Pourtant c’est un grand poète, le plus naturel des poètes, le plus poète, si la poésie est essentiellement le sentiment. Ce vaporeux, cette indétermination, qu’on trouve chez lui, cela vient justement de ce qu’il rend surtout le sentiment, autant que possible épuré des idées, des perceptions, des faits, qui le produisent ou l’accompagnent chez tous les hommes. Et cette épuration se fait spontanément en lui, par un instinct, une loi de sa nature : il est la poésie absolue ; ni penseur, ni peintre, ni historien. Ce n’est pas qu’il ne sache comprendre, regarder, raconter[1] ; mais je tâche de saisir ici la disposition fondamentale de son âme.
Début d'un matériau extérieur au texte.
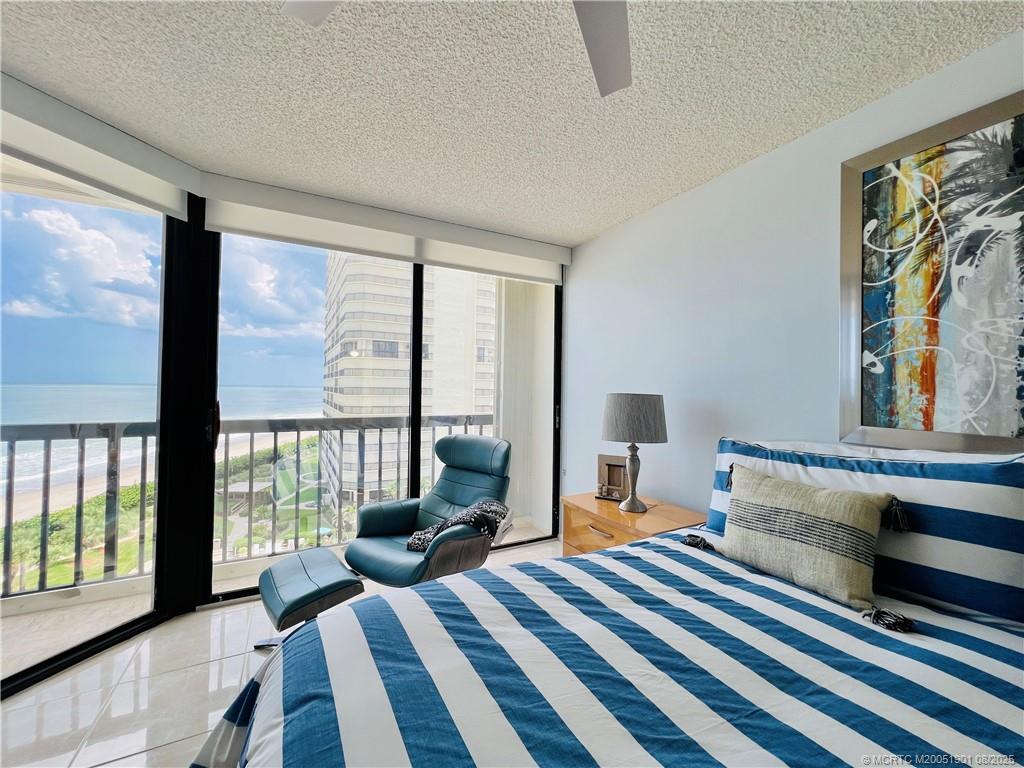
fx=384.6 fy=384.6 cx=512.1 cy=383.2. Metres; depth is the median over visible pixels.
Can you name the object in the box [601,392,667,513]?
table lamp
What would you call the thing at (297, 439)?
balcony railing
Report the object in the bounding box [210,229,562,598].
sliding glass door
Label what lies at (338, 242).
roller shade
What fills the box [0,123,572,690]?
window wall
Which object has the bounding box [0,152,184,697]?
sliding glass door
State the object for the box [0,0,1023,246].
ceiling
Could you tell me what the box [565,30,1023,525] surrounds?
right wall
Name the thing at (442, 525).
throw blanket
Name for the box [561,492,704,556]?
nightstand
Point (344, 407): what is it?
apartment building
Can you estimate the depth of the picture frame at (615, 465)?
2.44 m
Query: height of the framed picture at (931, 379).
1.172 m
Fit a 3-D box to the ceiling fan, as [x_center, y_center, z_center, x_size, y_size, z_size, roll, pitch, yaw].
[0.043,-0.987,0.541,1.271,0.374,1.244,1,-1,-28]
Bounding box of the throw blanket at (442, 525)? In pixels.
[406,497,508,552]
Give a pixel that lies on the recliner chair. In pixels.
(367, 510)
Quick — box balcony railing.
[0,413,501,597]
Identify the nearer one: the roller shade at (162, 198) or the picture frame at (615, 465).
the roller shade at (162, 198)
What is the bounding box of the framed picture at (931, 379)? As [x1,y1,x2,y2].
[838,89,1023,448]
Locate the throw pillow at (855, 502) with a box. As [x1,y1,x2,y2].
[706,462,902,618]
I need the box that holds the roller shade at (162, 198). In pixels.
[0,74,195,221]
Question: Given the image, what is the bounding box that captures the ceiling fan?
[283,0,630,96]
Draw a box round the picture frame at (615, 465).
[595,454,627,499]
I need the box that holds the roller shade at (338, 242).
[198,176,570,283]
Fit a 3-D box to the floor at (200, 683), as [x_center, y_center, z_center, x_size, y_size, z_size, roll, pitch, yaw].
[-0.018,1.327,0.386,4.473,0.105,5.276,1,-1,-28]
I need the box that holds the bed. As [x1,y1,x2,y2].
[194,439,1023,767]
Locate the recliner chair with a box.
[341,433,511,588]
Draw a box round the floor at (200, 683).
[0,539,559,767]
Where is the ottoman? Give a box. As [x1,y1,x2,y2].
[257,546,366,649]
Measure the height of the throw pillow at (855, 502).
0.366 m
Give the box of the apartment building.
[320,252,500,509]
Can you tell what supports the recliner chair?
on the floor at (200, 683)
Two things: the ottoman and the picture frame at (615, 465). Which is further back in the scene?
the picture frame at (615, 465)
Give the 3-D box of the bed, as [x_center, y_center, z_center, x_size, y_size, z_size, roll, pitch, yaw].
[0.594,0.746,0.700,2.265,1.073,2.080,1,-1,-28]

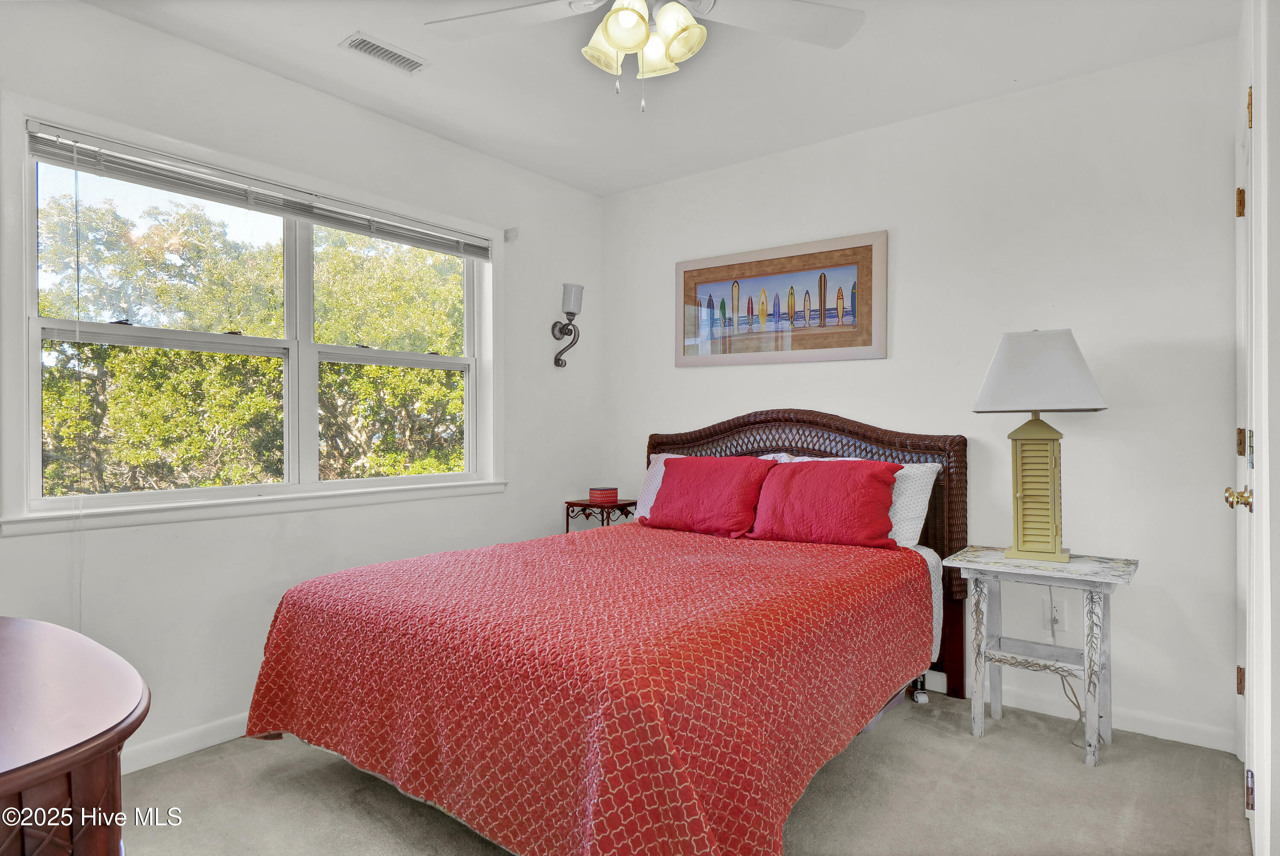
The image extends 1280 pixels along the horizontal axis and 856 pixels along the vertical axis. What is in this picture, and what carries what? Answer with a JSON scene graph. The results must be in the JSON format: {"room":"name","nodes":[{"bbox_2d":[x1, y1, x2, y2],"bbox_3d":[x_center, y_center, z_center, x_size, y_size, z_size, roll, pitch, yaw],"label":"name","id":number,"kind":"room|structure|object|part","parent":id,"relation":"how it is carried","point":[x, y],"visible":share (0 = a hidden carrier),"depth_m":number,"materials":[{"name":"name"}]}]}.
{"room":"bedroom","nodes":[
{"label":"bedroom","id":0,"kind":"room"},
{"bbox_2d":[0,0,603,766],"bbox_3d":[-1.432,-0.128,2.776,0.151,2.670,3.699,0,0,38],"label":"left wall","id":1,"kind":"structure","parent":0,"point":[151,33],"depth_m":2.63,"materials":[{"name":"white paint"}]},
{"bbox_2d":[120,712,252,774],"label":"baseboard","id":2,"kind":"structure","parent":1,"relation":"attached to","point":[153,747],"depth_m":2.35,"materials":[{"name":"white paint"}]},
{"bbox_2d":[0,90,504,536],"bbox_3d":[-1.437,-0.343,2.810,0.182,1.377,1.929,0,0,38],"label":"window","id":3,"kind":"structure","parent":1,"relation":"in","point":[36,460],"depth_m":2.53,"materials":[{"name":"white"}]},
{"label":"sash","id":4,"kind":"part","parent":3,"relation":"part of","materials":[{"name":"glass"}]},
{"bbox_2d":[23,121,494,258],"bbox_3d":[-1.396,-0.947,2.787,0.053,0.096,1.820,0,0,38],"label":"window blind","id":5,"kind":"object","parent":3,"relation":"attached to","point":[41,138],"visible":0.98,"depth_m":2.50,"materials":[{"name":"plastic"}]},
{"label":"sash","id":6,"kind":"part","parent":3,"relation":"part of","materials":[{"name":"glass"}]},
{"bbox_2d":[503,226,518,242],"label":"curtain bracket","id":7,"kind":"object","parent":1,"relation":"attached to","point":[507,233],"visible":0.97,"depth_m":3.45,"materials":[{"name":"white"}]},
{"bbox_2d":[549,281,584,366],"bbox_3d":[-0.418,-0.607,3.764,0.173,0.484,0.143,0,0,38],"label":"wall sconce","id":8,"kind":"object","parent":1,"relation":"attached to","point":[570,313],"visible":1,"depth_m":3.74,"materials":[{"name":"black metal"}]},
{"bbox_2d":[75,0,1237,196],"bbox_3d":[-0.106,-1.498,1.649,3.619,0.108,3.775,0,0,38],"label":"ceiling","id":9,"kind":"structure","parent":0,"point":[336,26],"depth_m":2.58,"materials":[{"name":"white paint"}]},
{"bbox_2d":[339,32,427,73],"bbox_3d":[-0.983,-1.442,2.482,0.141,0.013,0.283,0,0,38],"label":"air vent","id":10,"kind":"object","parent":9,"relation":"attached to","point":[382,48],"visible":0.99,"depth_m":2.47,"materials":[{"name":"white metal"}]},
{"bbox_2d":[423,0,864,113],"bbox_3d":[-0.004,-1.145,1.733,1.262,0.599,1.250,0,0,-14],"label":"ceiling fan","id":11,"kind":"object","parent":9,"relation":"hanging from","point":[630,18],"visible":0.98,"depth_m":1.85,"materials":[{"name":"white"}]},
{"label":"fan blade","id":12,"kind":"part","parent":11,"relation":"part of","materials":[{"name":"white wood"}]},
{"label":"shade","id":13,"kind":"part","parent":11,"relation":"part of","materials":[{"name":"glass"}]},
{"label":"light fixture","id":14,"kind":"part","parent":11,"relation":"part of","materials":[{"name":"white glass"}]},
{"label":"shade","id":15,"kind":"part","parent":11,"relation":"part of","materials":[{"name":"white glass"}]},
{"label":"shade","id":16,"kind":"part","parent":11,"relation":"part of","materials":[{"name":"white glass"}]},
{"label":"fan blade","id":17,"kind":"part","parent":11,"relation":"part of","materials":[{"name":"white"}]},
{"bbox_2d":[117,688,1250,855],"bbox_3d":[-0.085,1.241,1.649,3.615,0.099,3.897,0,0,38],"label":"carpet floor","id":18,"kind":"structure","parent":0,"point":[336,774],"depth_m":2.04,"materials":[{"name":"carpet"}]},
{"bbox_2d":[0,615,148,855],"bbox_3d":[-1.179,0.790,0.973,1.136,0.788,0.567,0,0,38],"label":"dresser","id":19,"kind":"object","parent":18,"relation":"on","point":[26,787],"visible":1,"depth_m":0.90,"materials":[{"name":"brown wood"}]},
{"bbox_2d":[562,497,637,533],"bbox_3d":[-0.215,0.792,3.755,0.330,0.720,0.328,0,0,38],"label":"side table","id":20,"kind":"object","parent":18,"relation":"on","point":[567,527],"visible":0.33,"depth_m":3.67,"materials":[{"name":"wood"}]},
{"bbox_2d":[587,486,619,503],"bbox_3d":[-0.213,0.391,3.726,0.143,0.081,0.136,0,0,-27],"label":"red box","id":21,"kind":"object","parent":20,"relation":"on","point":[599,493],"visible":0.99,"depth_m":3.68,"materials":[{"name":"red"}]},
{"bbox_2d":[239,411,970,855],"bbox_3d":[0.065,0.563,2.498,1.792,1.260,2.327,0,0,38],"label":"bed","id":22,"kind":"object","parent":18,"relation":"on","point":[920,447],"visible":0.86,"depth_m":1.83,"materials":[{"name":"wood"}]},
{"bbox_2d":[239,522,933,855],"bbox_3d":[-0.073,0.820,2.360,1.734,0.603,1.869,0,0,38],"label":"bedspread","id":23,"kind":"object","parent":22,"relation":"on","point":[882,560],"visible":0.92,"depth_m":1.72,"materials":[{"name":"red fabric"}]},
{"bbox_2d":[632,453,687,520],"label":"white pillow","id":24,"kind":"object","parent":22,"relation":"on","point":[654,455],"visible":0.19,"depth_m":3.51,"materials":[{"name":"white fabric"}]},
{"bbox_2d":[642,456,773,537],"bbox_3d":[0.328,0.327,3.140,0.644,0.358,0.325,0,0,38],"label":"red pillow","id":25,"kind":"object","parent":22,"relation":"on","point":[705,475],"visible":0.99,"depth_m":3.03,"materials":[{"name":"red fabric"}]},
{"bbox_3d":[0.694,0.578,3.457,1.654,1.381,0.168,0,0,38],"label":"headboard","id":26,"kind":"part","parent":22,"relation":"part of","materials":[{"name":"brown wood"}]},
{"bbox_2d":[748,459,900,548],"bbox_3d":[0.809,0.327,2.843,0.645,0.360,0.305,0,0,38],"label":"red pillow","id":27,"kind":"object","parent":22,"relation":"on","point":[870,475],"visible":0.99,"depth_m":2.74,"materials":[{"name":"red fabric"}]},
{"bbox_2d":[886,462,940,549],"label":"white pillow","id":28,"kind":"object","parent":22,"relation":"on","point":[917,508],"visible":0.34,"depth_m":2.78,"materials":[{"name":"white fabric"}]},
{"bbox_2d":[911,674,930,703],"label":"caster wheel","id":29,"kind":"object","parent":18,"relation":"on","point":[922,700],"visible":0.74,"depth_m":2.78,"materials":[{"name":"plastic"}]},
{"bbox_2d":[939,545,1141,766],"bbox_3d":[1.524,0.847,2.446,0.583,0.690,0.409,0,0,38],"label":"nightstand","id":30,"kind":"object","parent":18,"relation":"on","point":[1113,580],"visible":0.95,"depth_m":2.39,"materials":[{"name":"white wood"}]},
{"bbox_2d":[973,328,1107,562],"bbox_3d":[1.533,0.062,2.462,0.414,0.882,0.348,0,0,27],"label":"table lamp","id":31,"kind":"object","parent":30,"relation":"on","point":[1023,540],"visible":0.99,"depth_m":2.41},
{"bbox_3d":[1.531,0.231,2.475,0.256,0.534,0.264,0,0,27],"label":"lamp base","id":32,"kind":"part","parent":31,"relation":"part of","materials":[{"name":"yellow wood"}]},
{"bbox_3d":[1.508,-0.209,2.438,0.499,0.292,0.450,0,0,27],"label":"lampshade","id":33,"kind":"part","parent":31,"relation":"part of","materials":[{"name":"white fabric"}]},
{"bbox_2d":[599,34,1240,752],"bbox_3d":[1.063,-0.122,3.267,3.372,2.630,0.156,0,0,38],"label":"back wall","id":34,"kind":"structure","parent":0,"point":[765,373],"depth_m":2.68,"materials":[{"name":"white paint"}]},
{"bbox_2d":[675,229,887,367],"bbox_3d":[0.694,-0.641,3.380,1.172,0.616,0.028,0,0,38],"label":"framed picture","id":35,"kind":"object","parent":34,"relation":"attached to","point":[692,270],"visible":0.99,"depth_m":3.32},
{"bbox_2d":[1040,597,1067,632],"bbox_3d":[1.716,0.778,2.652,0.072,0.116,0.009,0,0,38],"label":"wall socket","id":36,"kind":"object","parent":34,"relation":"attached to","point":[1058,617],"visible":0.82,"depth_m":2.65,"materials":[{"name":"white plastic"}]},
{"bbox_2d":[1048,592,1087,748],"bbox_3d":[1.695,0.894,2.520,0.108,0.560,0.304,0,0,4],"label":"power cord","id":37,"kind":"object","parent":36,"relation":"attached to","point":[1053,632],"visible":0.6,"depth_m":2.56,"materials":[{"name":"plastic"}]},
{"bbox_2d":[919,668,1236,754],"bbox_3d":[0.962,1.147,3.276,3.272,0.090,0.014,0,0,38],"label":"baseboard","id":38,"kind":"structure","parent":34,"relation":"attached to","point":[1203,744],"depth_m":2.54,"materials":[{"name":"white paint"}]},
{"bbox_2d":[1232,0,1278,855],"bbox_3d":[1.546,-0.088,1.489,0.191,2.422,1.425,0,0,38],"label":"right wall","id":39,"kind":"structure","parent":0,"point":[1278,495],"depth_m":1.52,"materials":[{"name":"white paint"}]},
{"bbox_2d":[1224,60,1261,850],"bbox_3d":[1.725,0.110,1.812,0.116,2.157,0.864,0,0,38],"label":"door","id":40,"kind":"structure","parent":39,"relation":"in","point":[1251,782],"depth_m":1.93,"materials":[{"name":"white paint"}]},
{"bbox_3d":[1.786,0.212,1.915,0.074,0.068,0.063,0,0,38],"label":"brass doorknob","id":41,"kind":"part","parent":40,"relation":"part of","materials":[{"name":"gold metal"}]},
{"bbox_3d":[2.125,0.900,2.272,0.025,0.098,0.025,0,0,38],"label":"hinge","id":42,"kind":"part","parent":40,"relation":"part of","materials":[{"name":"gold metal"}]},
{"bbox_2d":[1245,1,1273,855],"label":"door frame","id":43,"kind":"structure","parent":39,"relation":"attached to","point":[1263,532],"depth_m":1.52,"materials":[{"name":"white paint"}]},
{"label":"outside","id":44,"kind":"structure","parent":0,"visible":0},
{"label":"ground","id":45,"kind":"structure","parent":44,"visible":0},
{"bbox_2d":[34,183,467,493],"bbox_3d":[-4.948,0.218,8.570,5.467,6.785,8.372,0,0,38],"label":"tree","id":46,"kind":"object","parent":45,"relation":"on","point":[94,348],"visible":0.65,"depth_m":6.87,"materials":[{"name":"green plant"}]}
]}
Elle apparut dès les premières Méditations : c’était un flux égal et large de poésie élégiaque, délicate, élevée, gracieusement, nonchalamment et profondément mélancolique. On y lisait les impressions, comme les vibrations et les colorations successives d’une âme tendre et noble. Pas un paysage arrêté ; pas un fait précis. Lisons l’Isolement : une montagne, un vieux chêne, un fleuve, un lac, des bois, une église gothique, un crépuscule, un angélus, où situer tout cela dans l’univers ? Dans la suite,

Un seul être vous manque et tout est dépeuplé :

quel est cet être ? Par quel lien tenait-il l’âme du poète ? Ni hors de lui, ni en lui, il ne nous montre rien : rien que sa profonde désespérance, et ses aspirations vagues vers un lieu qui n’a pas de nom. Dans le Lac, une barque, un couple : où ? qui ? On n’apprend rien que le sentiment du poète : « Hélas sur nos amours qui durent peu ! sur nous qui durons peu ! aimons donc, aimons vite. » Et ainsi de toutes les pièces : ont-elles un sujet ? Il s’enfonce dans une brume légère et brillante, qui noie tout. Tout ce qui est circonstance, réalité, forme visible de l’être s’efface : chaque Méditation n’est guère qu’un soupir, et Lamartine gagne cette gageure impossible d’établir par des mots entre son lecteur inconnu et lui ces intimes communications qui se forment dans la vie réelle par le silence entre deux âmes sœurs. De là, la pénétration singulière de cette pensée presque immatérielle.

  1. Il est capable d’idées, capable même de connaissance exacte. Mais à l’ordinaire il ne se soucie pas d’être exact. Lorsqu’il parle de lui, en prose, il rêve encore et poétise : faits, lieux, dates, il brouille tout. Il faut croire à ses vers qui coulent de son âme, et se défier de sa prose qui prétend nous instruire de sa vie.